Campus ist gut gerüstet
Da die Schule grundsätzlich einen Fokus auf das personalisierte Lernen gelegt habe und vieles in Eigenregie mithilfe des eigenen Tablets bearbeitet werde, sei die Schule insgesamt gut gerüstet für das Distanzlernen. „Jeder Schüler ist über ein bestimmtes Lernprogramm mit der Schule verbunden, sodass stets ein kontrolliertes Arbeiten möglich ist“, so der Schulleiter. Auch wenn die Bereitstellung von Material für die Schüler zuhause nicht vom Kultusministerium vorgeschrieben worden sei, sehe das in der Realität an seiner Schule anders aus. Davon abgesehen finde in der Schule wie gewohnt der Unterricht statt.
So wird es auch am Gymnasium am Wall praktiziert, wie Schulleiterin Petra Sehrt erläutert. Prinzipiell seien die Schüler für diese Tage zwar selbst für das Erarbeiten des Lernstoffs verantwortlich, doch wenn die Pandemie einen positiven Effekt gehabt habe, dann eine optimale digitale Vernetzung zwischen Schülern und Lehrern. „Hinzu kommt, dass auch sich oftmals die Schüler untereinander mit den in der Schule gemachten Aufgaben versorgen“, lobt Petra Sehrt. Die meisten Abmeldungen habe es im Bereich der Oberstufe gegeben, da seien es oftmals mehr als 50 Prozent der Schüler. Die Fünft- und Sechstklässler wiederum seien weitgehend noch in der Schule, bei den Acht- und Neuntklässlern habe sich etwa ein Drittel abgemeldet.
Digitales Klassenbuch
Ähnlich differenziert müsse die Situation am Domgymnasium beurteilt werden, berichtet Schulleiterin Dorothea Blume, da die meisten der jüngeren Schüler weiter vor Ort beschult würden, während viele der älteren Schüler von zuhause aus arbeiteten.
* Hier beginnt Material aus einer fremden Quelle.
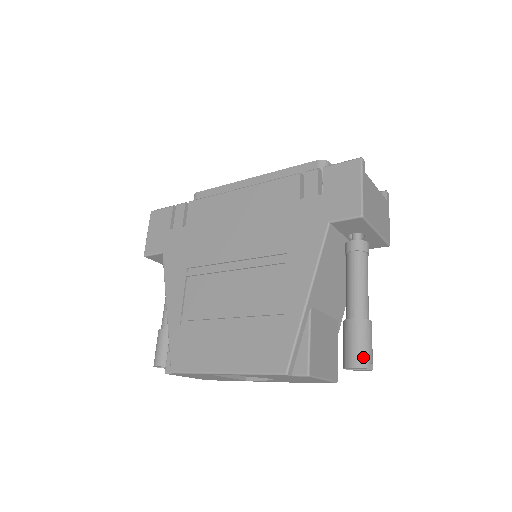
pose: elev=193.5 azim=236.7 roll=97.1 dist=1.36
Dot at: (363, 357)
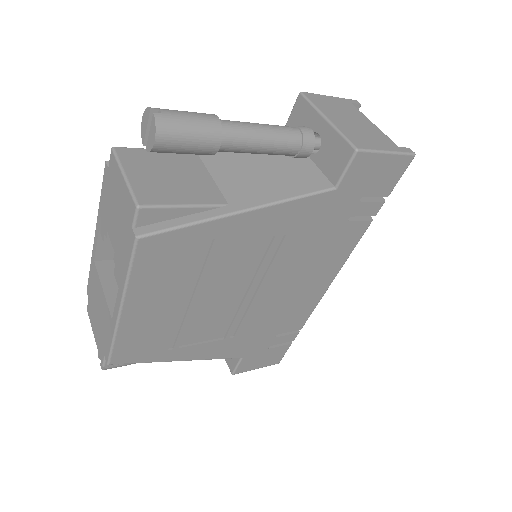
Dot at: occluded
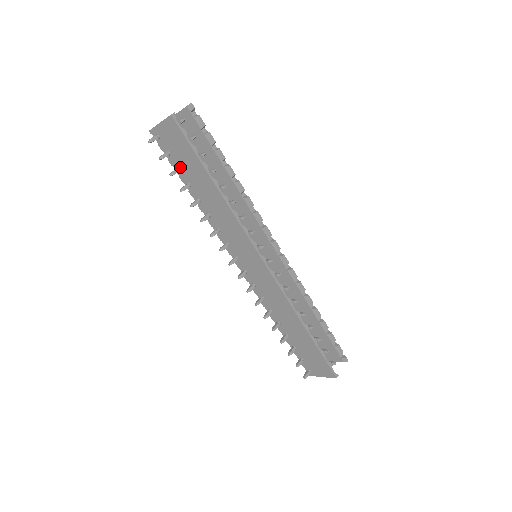
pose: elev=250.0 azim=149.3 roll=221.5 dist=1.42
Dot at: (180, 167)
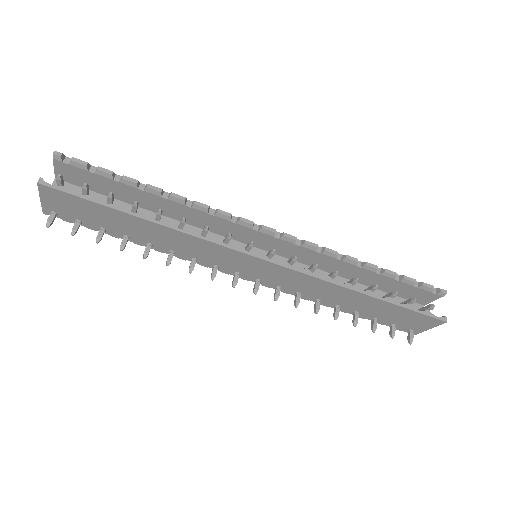
Dot at: (101, 226)
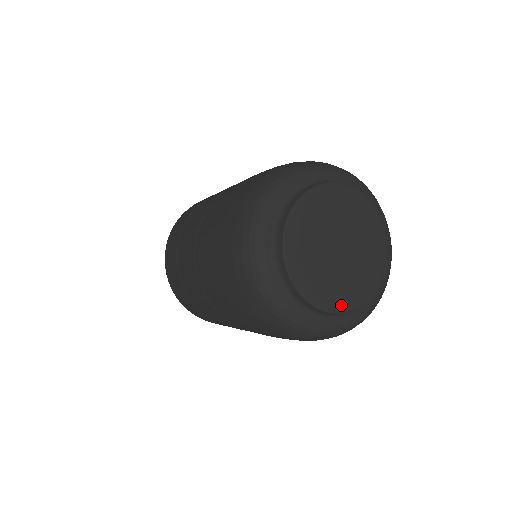
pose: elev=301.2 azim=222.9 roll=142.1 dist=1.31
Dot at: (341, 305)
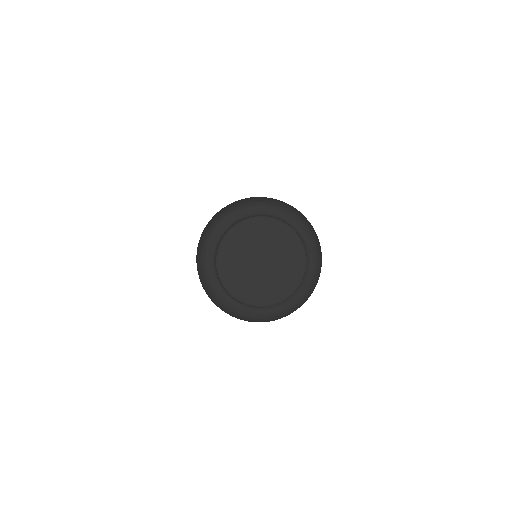
Dot at: (239, 294)
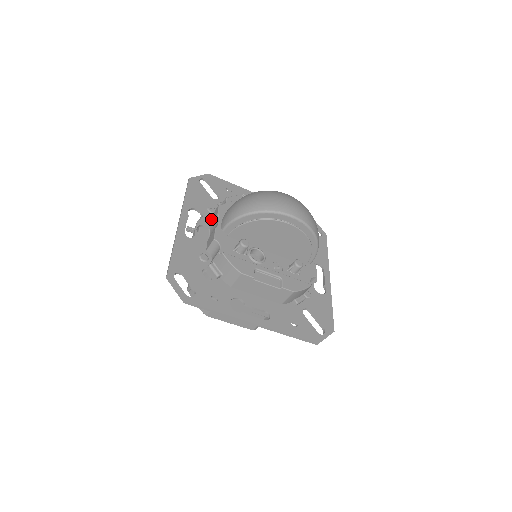
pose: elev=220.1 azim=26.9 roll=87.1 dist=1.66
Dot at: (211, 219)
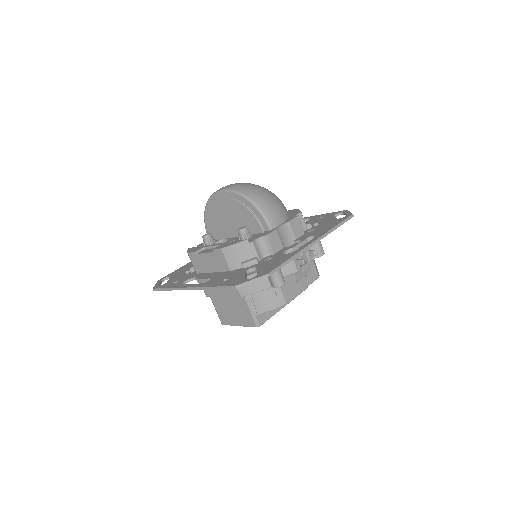
Dot at: occluded
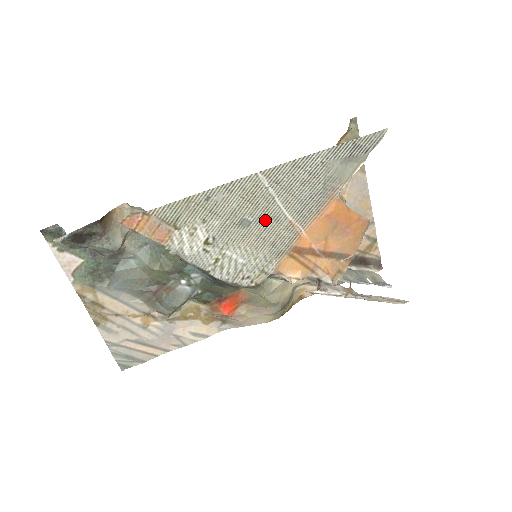
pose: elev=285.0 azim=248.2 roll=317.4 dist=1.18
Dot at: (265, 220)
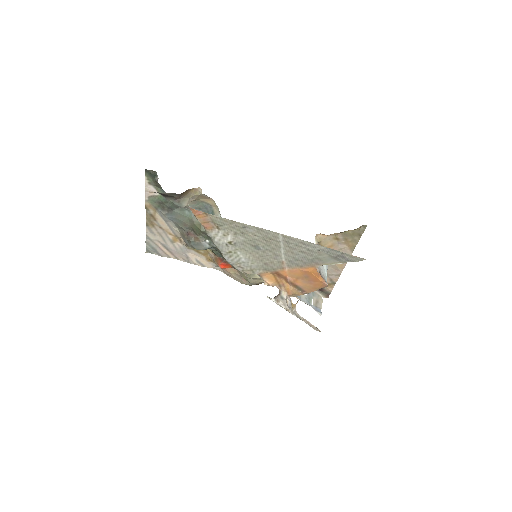
Dot at: (269, 252)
Es gibt am Domgymnasium eine Art digitales Klassenbuch, das für die Schüler auch vom heimischen Arbeitsplatz einsehbar ist und das in diesen Tagen besonders ausführlich geführt wird. „So wie es auch im Krankheitsfall bei uns organisiert ist, muss sich dann jeder Schüler das Material für die Heimarbeit selbst besorgen, das klappt aber in aller Regel gut“, erzählt Dorothea Blume.
Für die von der Schule abgemeldeten Schüler liegt es in der Hand der Erziehungsberechtigten, das Lernen zuhause zu beaufsichtigen. „Es sind ja so gesehen keine Ferien, nur der Lernort hat sich geändert“, meint Ute Dahlenberg, Konrektorin der Nicolaischule. Es seien „einige Abmeldungen“ eingetroffen, viele davon auch recht kurzfristig. Normaler Unterricht finde selbstverständlich an der Grundschule statt, jedoch sei die Leitung bemüht, die Einführung von essentiell wichtigen Lerninhalten bis nach den Ferien zu verschieben. Außerdem würden keine Klassenarbeiten mehr geschrieben.
Die Zahl der abwesenden Schüler hält sich mit 18 von knapp 250 an der Jahnschule doch sehr in Grenzen, sagt Schulleiterin Claudia Stüven, Es handele sich bei diesen drei Tagen, an denen der Präsenzunterricht aufgehoben worden sei, nicht um ein Distanzlernen, wie es bereits mehrfach Corona-bedingt praktiziert worden sei. Da es in den letzten Tagen vor Weihnachten an einer Grundschule doch etwas lockerer zugehe, vermehrt Geschichten gelesen oder noch etwas gebastelt und nicht viel Neues eingeführt werde, sei es recht einfach, den abwesenden Schülern das eine oder andere Heft zum Aufarbeiten des Lernstoffs mit nach Hause zu geben.